Deliverables:
- Report: 'Report.pdf'
- Code: -'RegressionClass.py': Contains the class LinearRegression() -'Data Cleaning and Execution.py': Puts the data into the correct format, cleans it, improves it, and executes after creating an instance of LinearRegression()
- Readme: Here.
How to run the code (the simple version without explaining):
- Update scikit-learn.
- Run 'Regression Class.py'
- Run 'Data Cleaning and Execution.py'
- Type 'test.adj_r' to see r^2 values.
How to run the code (the long version):
- Update scikit-learn, otherwise the code might fail
- Run 'Regression Class.py'. This contains the class LinearRegression() which will let you do all the predicting.
- Open 'Data Cleaning and Execution.py'. There are 6 steps and 1 optional step in this code.

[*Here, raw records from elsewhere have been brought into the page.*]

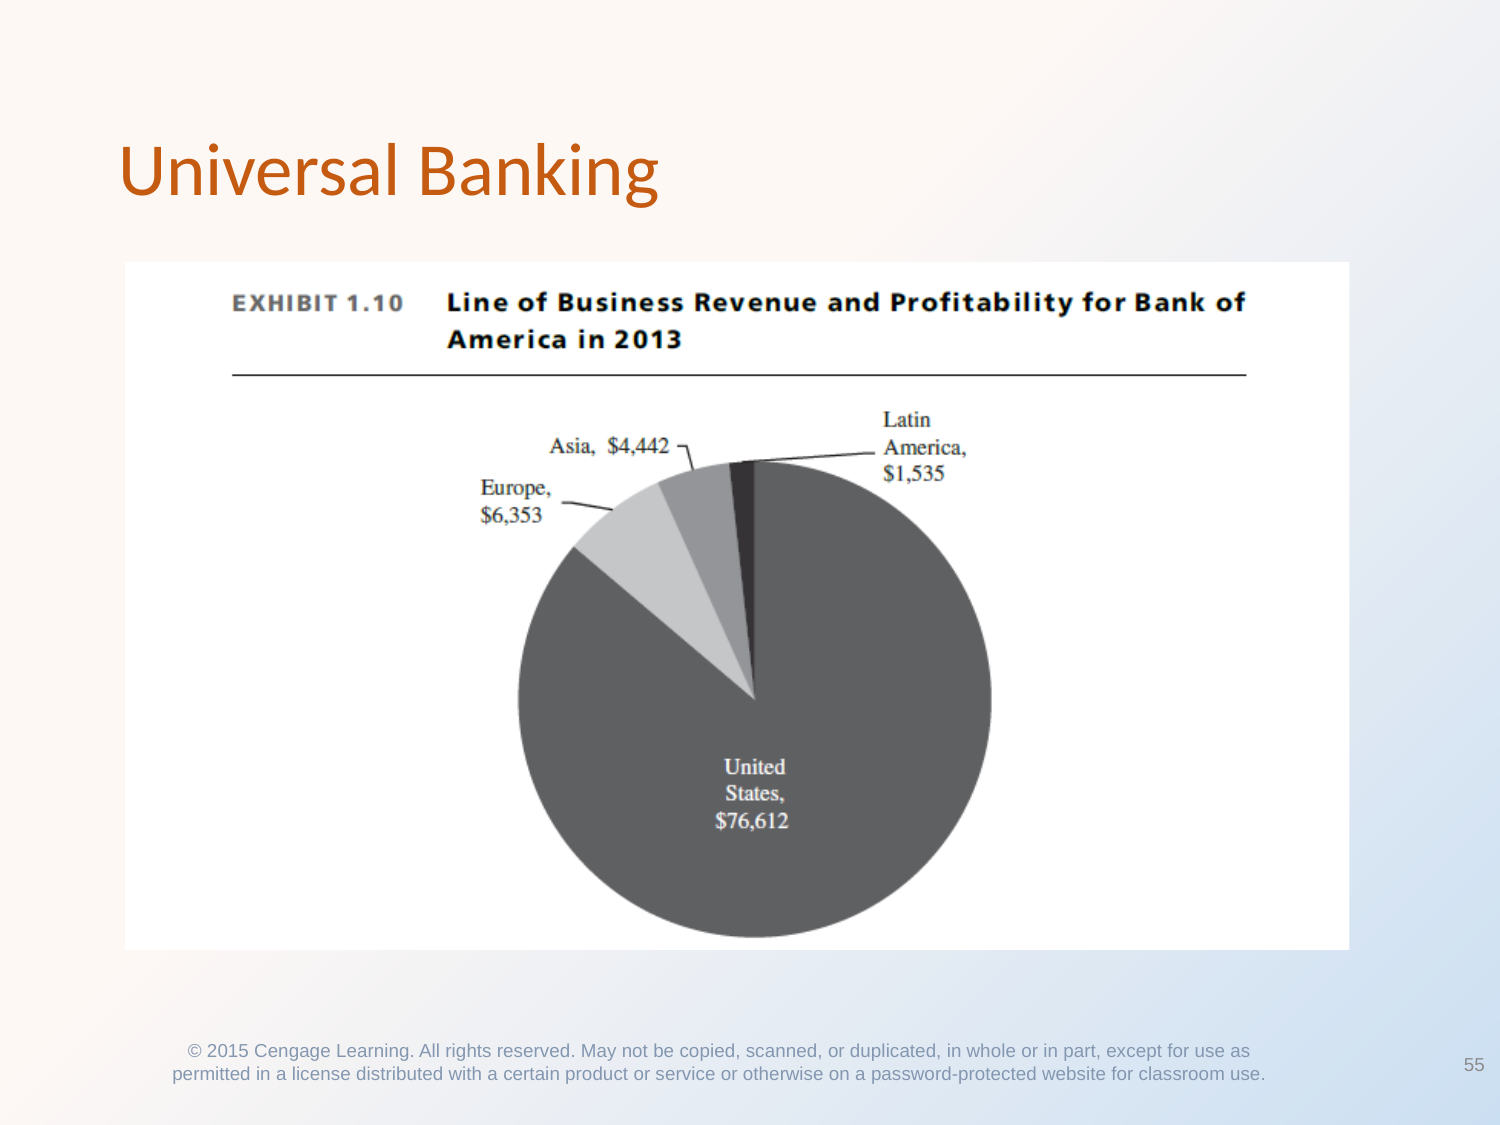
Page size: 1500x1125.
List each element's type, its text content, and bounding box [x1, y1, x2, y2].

picture [124, 262, 1350, 950]
slide_number 55 [1151, 1024, 1500, 1103]
title Universal Banking [103, 62, 1397, 280]
footer © 2015 Cengage Learning. All rights reserved. May not be copied, scanned, or duplicated, in whole or in part, except for use as permitted in a license distributed with a certain product or service or otherwise on a password-protected website for classroom use. [137, 1042, 1300, 1103]
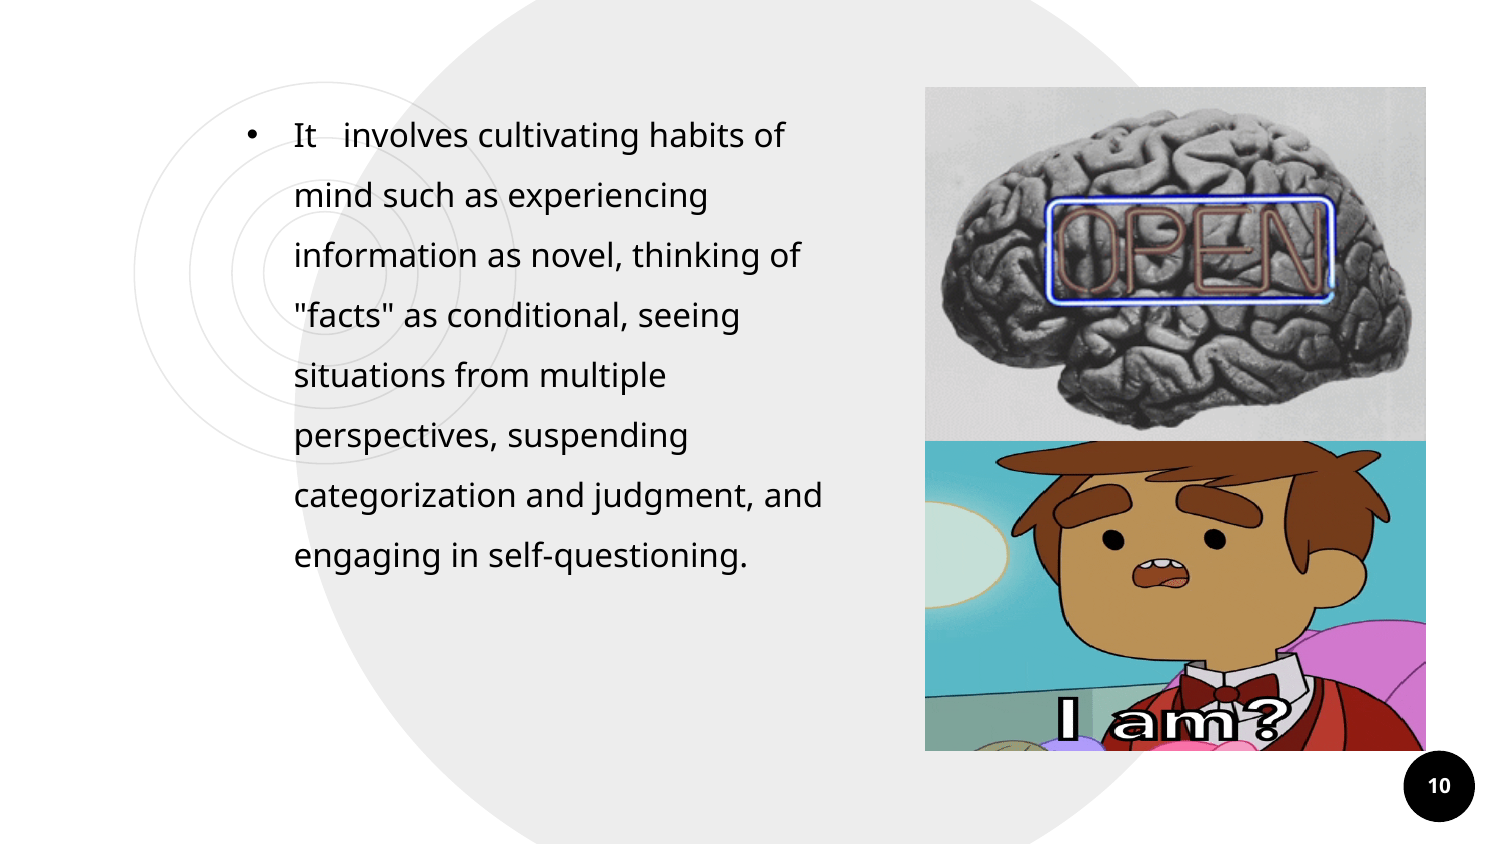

You can run them one by one (in order) or
simply execute the whole thing. However, I recommend running step 6 line by line and reading the printed messages.
Here, we will break down the steps (also labelled within the code for clarity):
- In step 1, you create a pandas dataframe called 'data' that contains the features and predictors without the targets (dependent variable). You also create a np.array of targets. Both have the same number of rows as we expect.
- In step 2, you first eliminate rows in the data (containing the features) and the respective indexes in targets when the target variable has a value of 50.0. Secondly, you also drop columns 'CHAS' and 'ZN' from the data.
- In step 3, you instantiate the class. As arguments, supply data and np.log(target). We logarithmise the target to make it scale better. NOTE! This means that you will have to apply np.exp() later to the prediction values if you want to take house prices at face value. I have instantiated the class as 'test'.
- In step 4, we first identify extreme outliers with |z values| of over 10. If you want to change this value, you can edit it in line 36 with another integer. These rows are now deleted from the data and target. There were a total of 53 such cases.
- In step 5, we add improvements to the model. We add additional columns LSTAT^2, LSTAT^3 and RM_log (log of RM). We also add in LSTATAGE, an interaction term between LSTAT and AGE. The column age is then dropped.
- Step 6 is further broken down into multiple steps: 1) test.pre_process(): Prints VIF statistics that check for multicollinear columns and a column to check for missing values 2) test.original_split(0.7): Enter a value between 0 - 1. Assigns each index/row of the data a value between 0 - 1, from a uniform distribution. We then pick values (rows) under 0.7 for training, and those over 0.7 for validating. This way we end up with a random 70/30 data split each run. You can use another value if you wish. This explains why everytime you run the data, the R^2 changes. Creates test.data, test.targets, test.test_data, test.test_targets. Check printed message 3) test.train(MCC=True, normalise=True, regularise=False): If normalise = True, the data is normalised. Note, test.data remains changed until reinstantiated. If MCC = True, the data is cross validated using monte carlo principles. The code will prompt you asking how many times you wish it to cross validate (I chose 500). It will also prompt you to choose a train/test split ratio for each iteration (I chose 0.70). If regularise = True, you will be prompted to enter a regularisation parameter. Enter a value above 0 (e.g. 0.05). You can check the regression coefficients generated using test.coef and the MSE using test.mean_sq_error. 4) test.predict_new(test.data, test.targets): Predicts training data using test.coef and test.data. It uses test.targets to calculated residual values. Access the predictions using np.exp(test.predictions), the residuals using test.resid and standardized residuals using test.std_res. Access the r^2 values using test.r and test.adj_r.
- Step 7 is the same as stage 4 in step 6. To use, uncomment first. However in step 7, we supply test.test_data and calculate residuals using test.test_targets. These were generated in stage 2 of step 6, and represent data that the model has not encountered before. Thus, expect the R^2 and adjusted R^2 to be lower. Step 7 also supports the use of test.post_process(). Running that will print a check of first order autocorrelations between residuals, and check if standardized residuals are normally distributed using the Kolmogorov-Smirnov test. A histogram is also produced as an aid. A scatterplot of predicted values against standardized residuals is also produced, with a loess line so that you can check for homoscedastity. Finally, test.outliers can be used to check for residual outliers (index positions).